Près du Père Lachaise pendant plus d’1 an un homme a vécu, je dis bien vécu dans une cabine téléphonique!!!Lorsque l’on voit la prétention de certaines tombes de son proche voisinage ça laisse rêveur…
Et pourtant dans l’amoncellement de son bazar, dans la dite cabine, on pouvait voir des livres, ultime affirmation que l’on ne l’avait pas encore réussit à le remmener à un statut de bête.
erhbd
4 février 2012
hé almira, t’es sur rézo ma poule!
congrats!
^^
Almira Gulsh
5 février 2012
gné??
donde?
LE LIEN LE LIEN
Samuel
4 février 2012
Étrange, cette histoire de SAMU social et de nationalité. C’était quand ?

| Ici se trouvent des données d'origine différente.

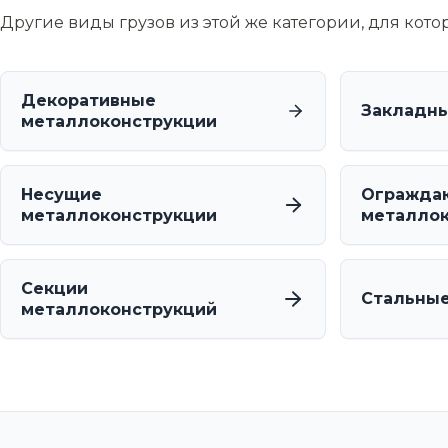
Другие виды грузов из этой же категории, для кот
Декоративные
Закладны
металлоконструкции
Несущие
Огражда
металлоконструкции
металлок
Секции
Стальные
металлоконструкций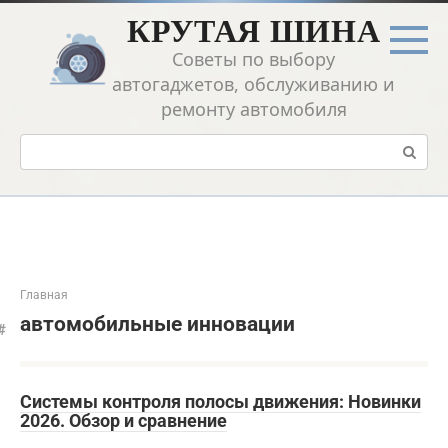
Перейти
КРУТАЯ ШИНА
к
контенту
Советы по выбору
автогаджетов, обслуживанию и
ремонту автомобиля
Поиск:
Главная
автомобильные инновации
Системы контроля полосы движения: Новинки
2026. Обзор и сравнение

A priori, les agents ne demandent pas ce genre de trucs. Il y a eu un court moment, l’hiver dernier, où un préfet ou un ministre avait voulu instaurer ce type de « préférence nationale ». Ça avait provoqué un tollé et l’idée avait été abandonnée. Depuis, personne n’est sensé demander ses papiers à un sans-abris pour un hébergement d’urgence.
Almira Gulsh
9 février 2012
(même punition et même réponse que pour le com de Uzuk)
Uzuk
5 février 2012
Ça me semble quand même un peu étrange, ce passage de l’appel au 115. Bref, une info que je vais tenter de recouper.
Almira Gulsh
9 février 2012
ton com était passé en indésirables… d’ou ma réponse tardive!
c’était à marseille, en 2010 je crois… (je ne me rappelle plus précisément). Par contre je peux jurer sur la tête de Claude Guéant (comment ça on va pas y croire?) que le standard m’a demandé les papiers de l’homme pour qui j’appelais. Est ce une erreur de la standardiste? une réponse à des directives? Je pense que je saurais jamais. Mais chat échaudé craint l’eau froide. Je ne les appellerai plus. Je préfère me tourner vers d’autres structures, plus humaines.
erhbd
6 février 2012
rézo. portail informatif « des copains » :
http://rezo.net/
(t’es référencée sur les choses à lire du 4 février. congrats. c’est pas tout le monde. laule)
jib
6 février 2012
Si tu veux un truc à faire, je sais pas où t’habites, mais trouves le numéro du standard de la croix-rouge et signales-leur ton type. Ils tournent la nuit dans toutes les grandes villes, ils ont toujours des trucs à bouffer, des renseignements, quelques places réservées dans des accueils de nuit… Et je te jure qu’ils ne demandent pas de papiers, eux.